Crescimento de quase 10% em 2017 mostra porque o e-commerce é a melhor opção de negócio

Tornar-se dono de seu próprio negócio é o objetivo almejado por muitas pessoas em 2018. Mas para entrar de vez ao universo do empreendedorismo e ter sucesso, é preciso atitude e investir certo. Na contramão da economia desfavorável no Brasil, o e-commerce oferece oportunidades cada vez mais rentáveis para seus novos investidores. Aumento das vendas on-line e crescimento acentuado do setor devem ditar o ritmo este ano. Se depender da evolução do setor em 2017, que cresceu cerca de 10%, vai ter muita gente faturando com seu negócio virtual em 2018.

O Natal é um bom exemplo e grande motivador para quem ainda resiste em inciar sua carreira no empreendedorismo virtual.
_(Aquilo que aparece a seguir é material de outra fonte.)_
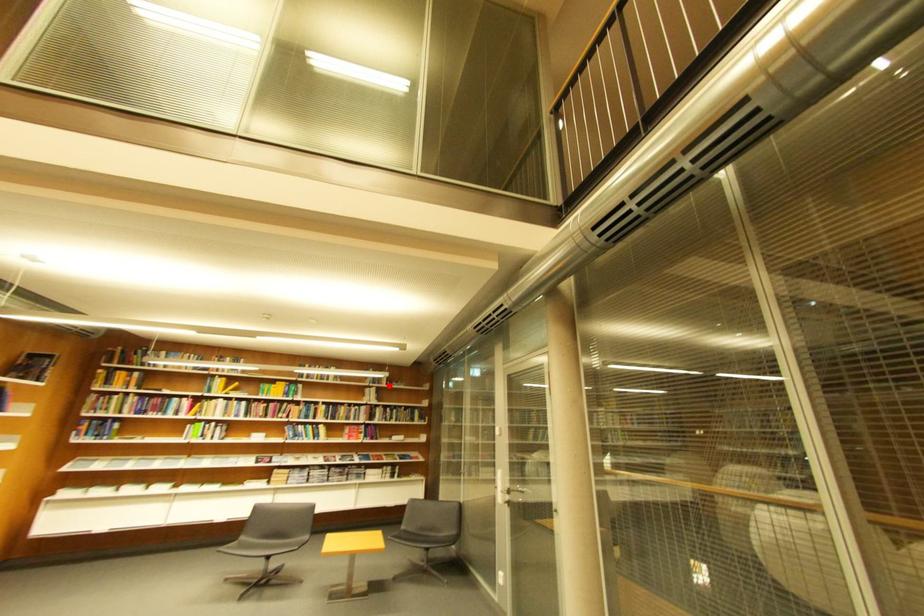
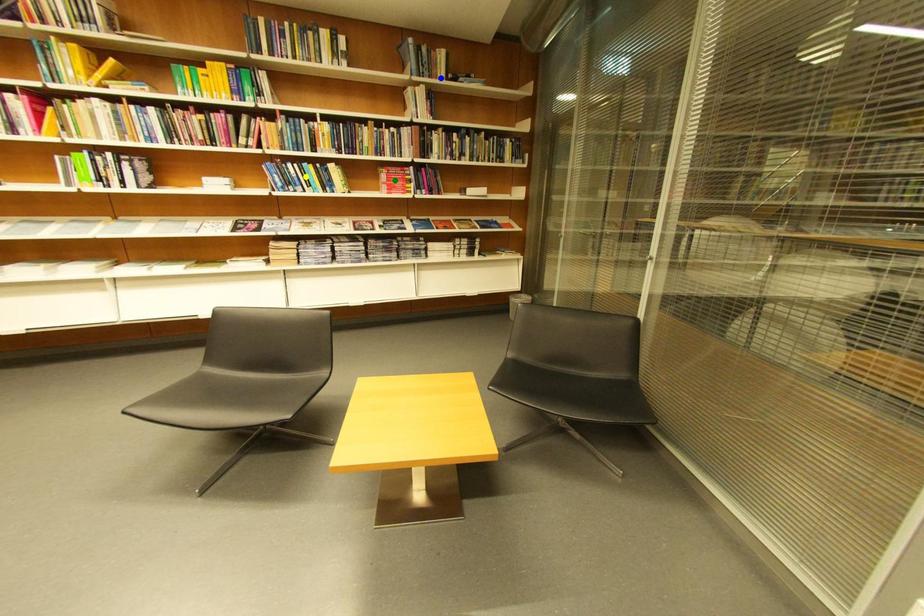
Question: I am providing you with two images of the same scene from different viewpoints. A red point is marked on the first image. You are given multiple points on the second image. Can you choose the point in image 2 that corresponds to the point in image 1?

Choices:
 (A) green point
 (B) yellow point
 (C) blue point

Answer: (C)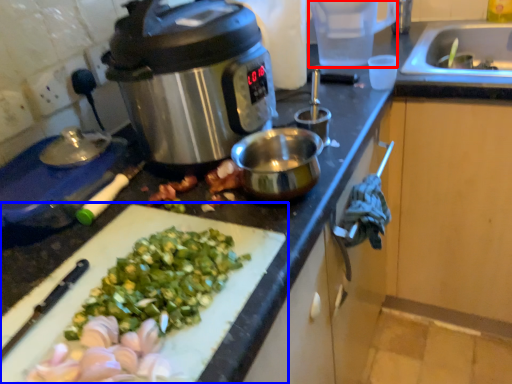
Question: Which object appears closest to the camera in this image, appliance (highlighted by a red box) or cutting board (highlighted by a blue box)?

Choices:
 (A) appliance
 (B) cutting board

Answer: (B)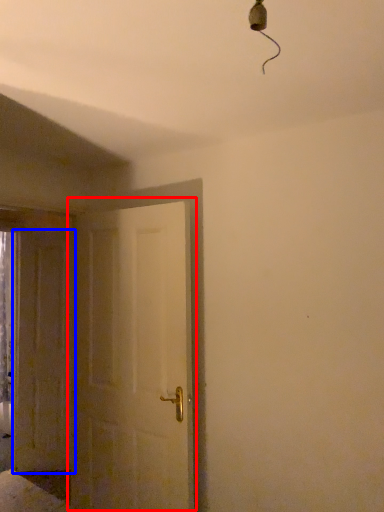
Question: Which point is closer to the camera, door (highlighted by a red box) or door (highlighted by a blue box)?

Choices:
 (A) door
 (B) door

Answer: (A)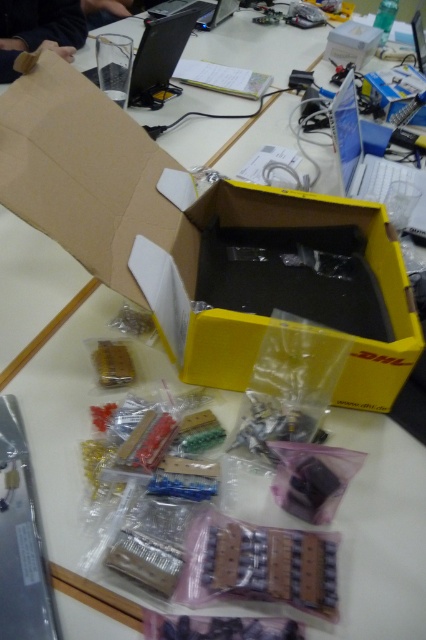
Between silver metallic laptop at upper right and glossy black laptop at upper center, which one is positioned higher?

Positioned higher is glossy black laptop at upper center.

From the picture: Does silver metallic laptop at upper right have a larger size compared to glossy black laptop at upper center?

No, silver metallic laptop at upper right is not bigger than glossy black laptop at upper center.

Describe the element at coordinates (370, 156) in the screenshot. I see `silver metallic laptop at upper right` at that location.

Locate an element on the screen. Image resolution: width=426 pixels, height=640 pixels. silver metallic laptop at upper right is located at coordinates (370, 156).

Which is more to the left, silver metallic laptop at upper right or black plastic laptop at upper center?

black plastic laptop at upper center is more to the left.

Does silver metallic laptop at upper right have a greater width compared to black plastic laptop at upper center?

No.

Is point (423, 188) less distant than point (97, 77)?

Yes.

At what (x,y) coordinates should I click in order to perform the action: click on silver metallic laptop at upper right. Please return your answer as a coordinate pair (x, y). Looking at the image, I should click on (370, 156).

Looking at this image, is yellow cardboard box at center thinner than yellow matte box at center?

No, yellow cardboard box at center is not thinner than yellow matte box at center.

Locate an element on the screen. yellow cardboard box at center is located at coordinates (201, 241).

In order to click on yellow cardboard box at center in this screenshot , I will do `click(201, 241)`.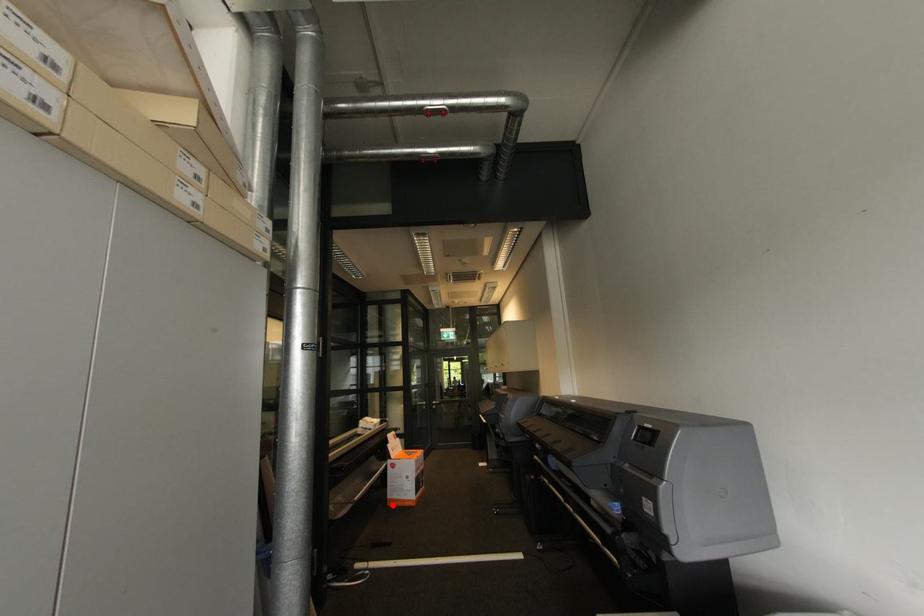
Principal data do e-commerce, a edição do ano passado registrou crescimento nominal de 13% comparado a 2016. Levantamento do Ebit mostra que as vendas pela internet alcançaram faturamento de R$ 8,7 bilhões – R$ 1 bilhão a mais que no ano retrasado. O número de pedidos expandiu 13,3%. Cresceu de 16,83 milhões para 19,06 milhões.

A pesquisa levou em consideração o faturamento no período de 15 de novembro a 24 de dezembro. Por isso as vendas na Black Friday, segunda data mais importante no e-commerce, também foram inseridas. Entretanto, elas corresponderam apenas a 1/4 de todo o faturamento do setor neste fim de ano. Apesar do aumento da arrecadação, o valor médio do ticket teve uma leve queda de 1%, saindo dos R$ 462 para R$ 457 no último Natal. Os descontos na Black Friday e a deflação da cesta de produtos do e-commerce foram os principais motivadores.

Produtos eletrônicos foram os mais comprados na internet

Empreendedorismo: o que a internet deve vender em 2018?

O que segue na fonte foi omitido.